▶ [TASK DETAILS]: Only the lines from the one with "coaster: none [112,640,151,665]" through the last line of the material below belong in the answer, copied exactly and without pictures.

_____

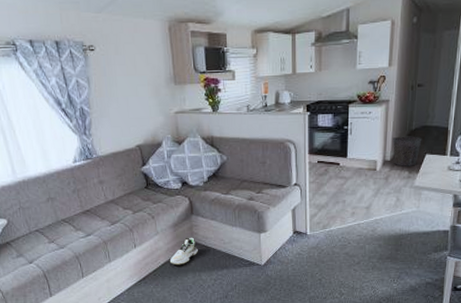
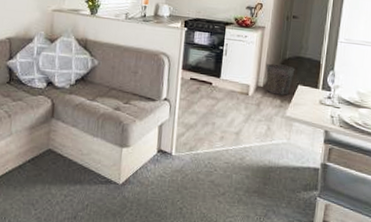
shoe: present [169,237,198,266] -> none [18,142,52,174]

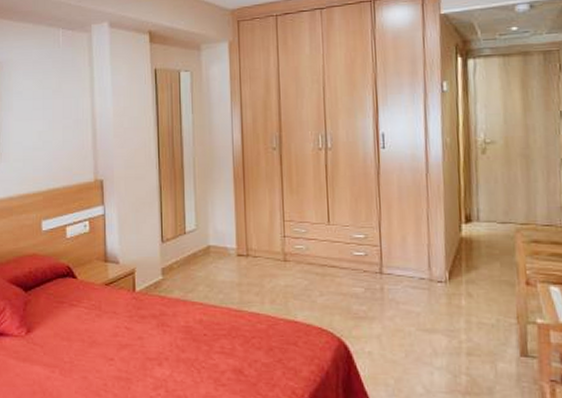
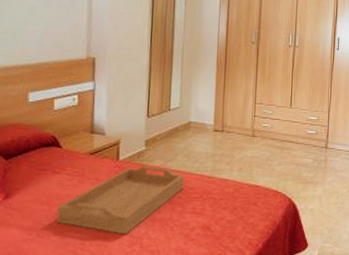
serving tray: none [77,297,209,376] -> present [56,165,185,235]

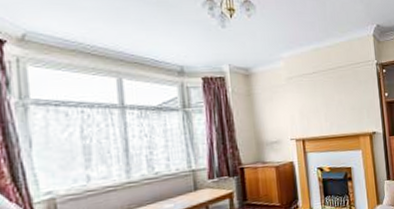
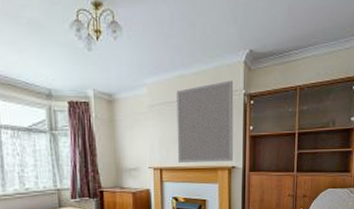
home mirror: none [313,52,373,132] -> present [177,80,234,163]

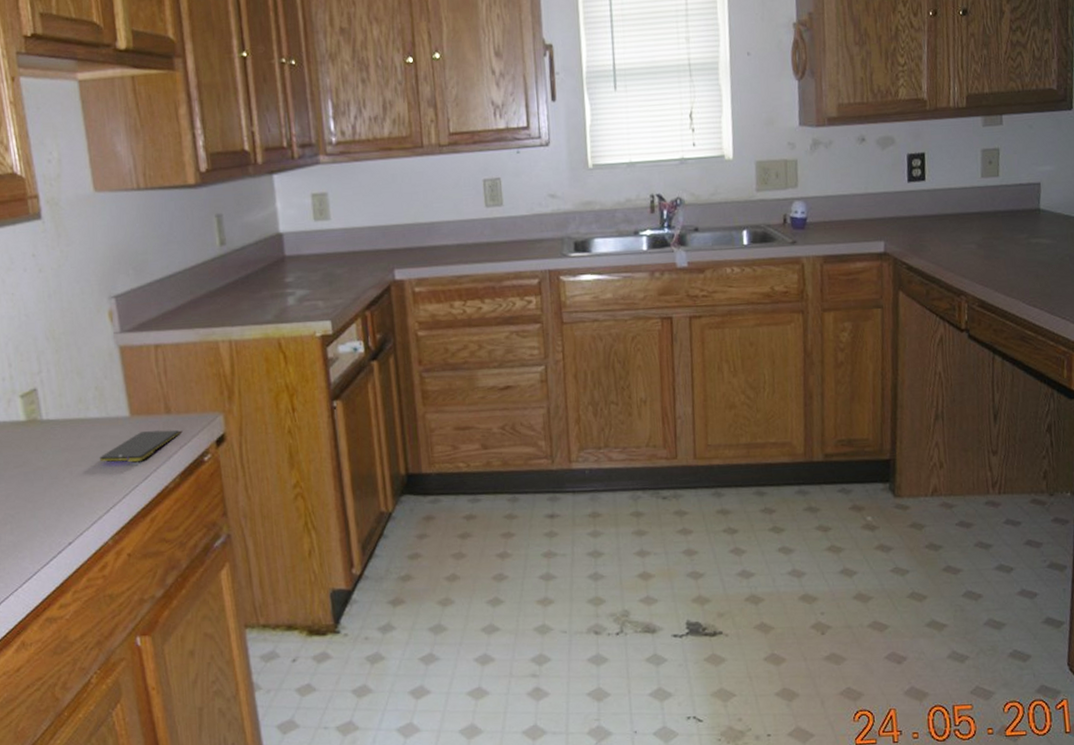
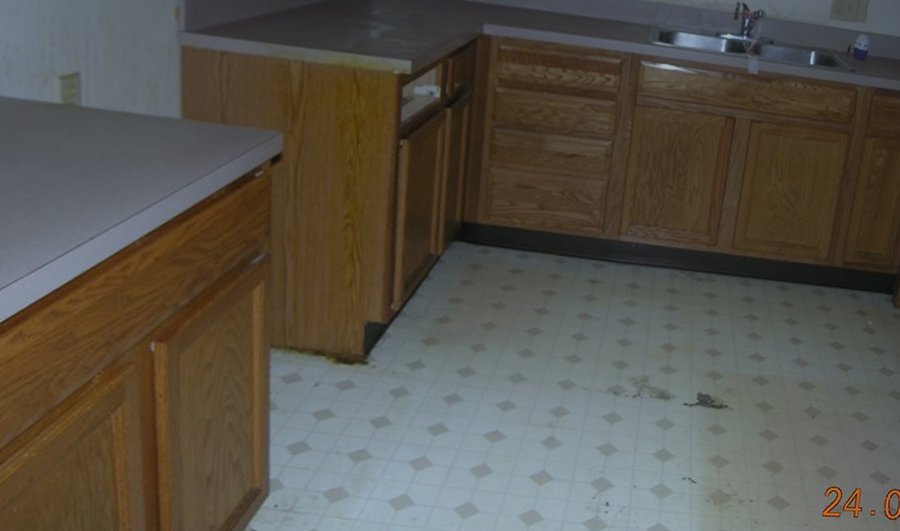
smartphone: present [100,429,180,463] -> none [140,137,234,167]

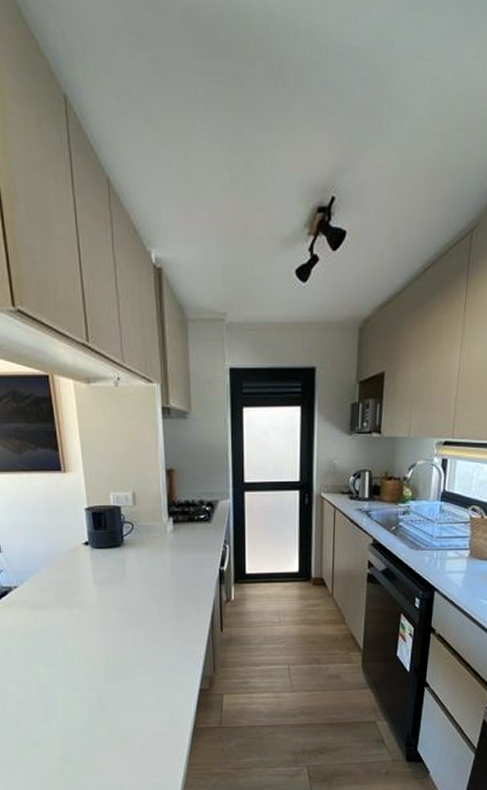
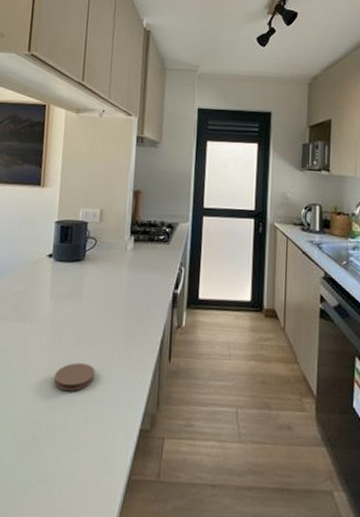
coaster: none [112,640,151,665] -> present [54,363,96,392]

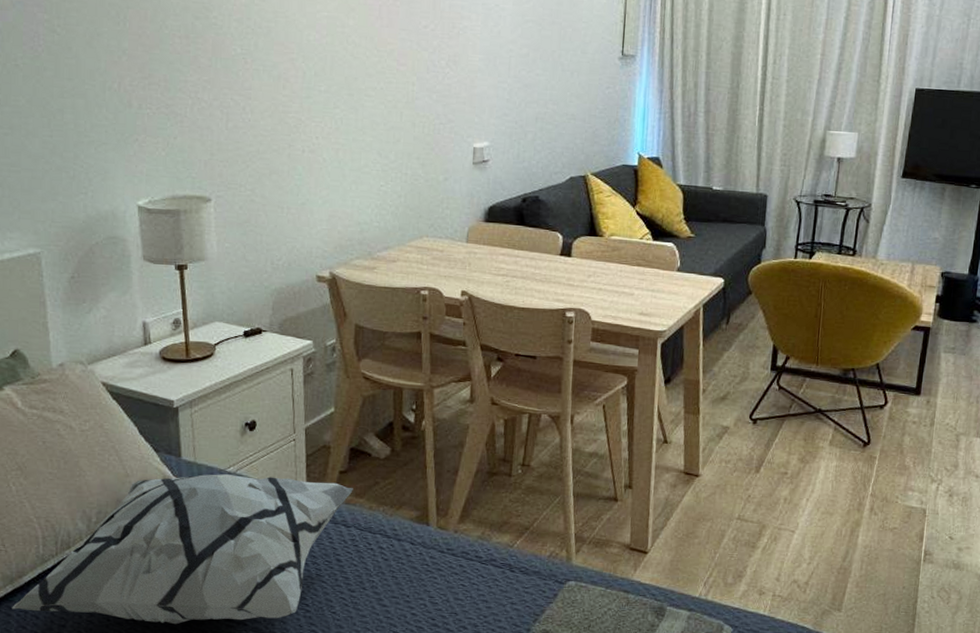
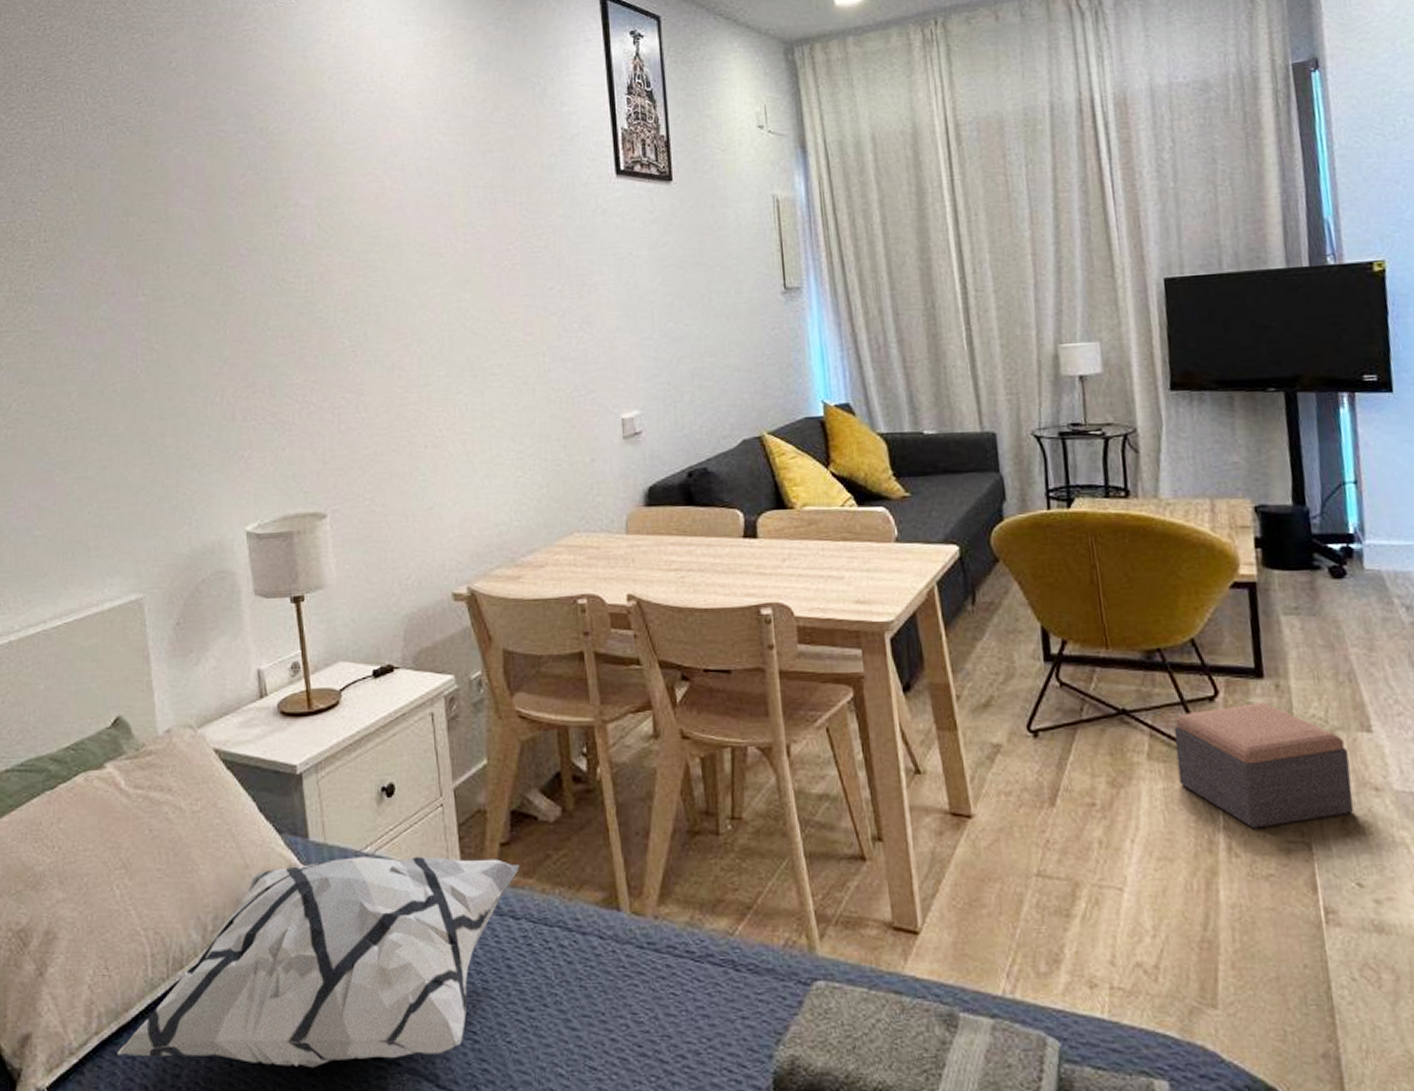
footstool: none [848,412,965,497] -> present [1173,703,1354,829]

_____

▶ [COMPLETED EXERCISE]:
coaster: none [112,640,151,665] -> present [54,363,96,392]

footstool: none [848,412,965,497] -> present [1173,703,1354,829]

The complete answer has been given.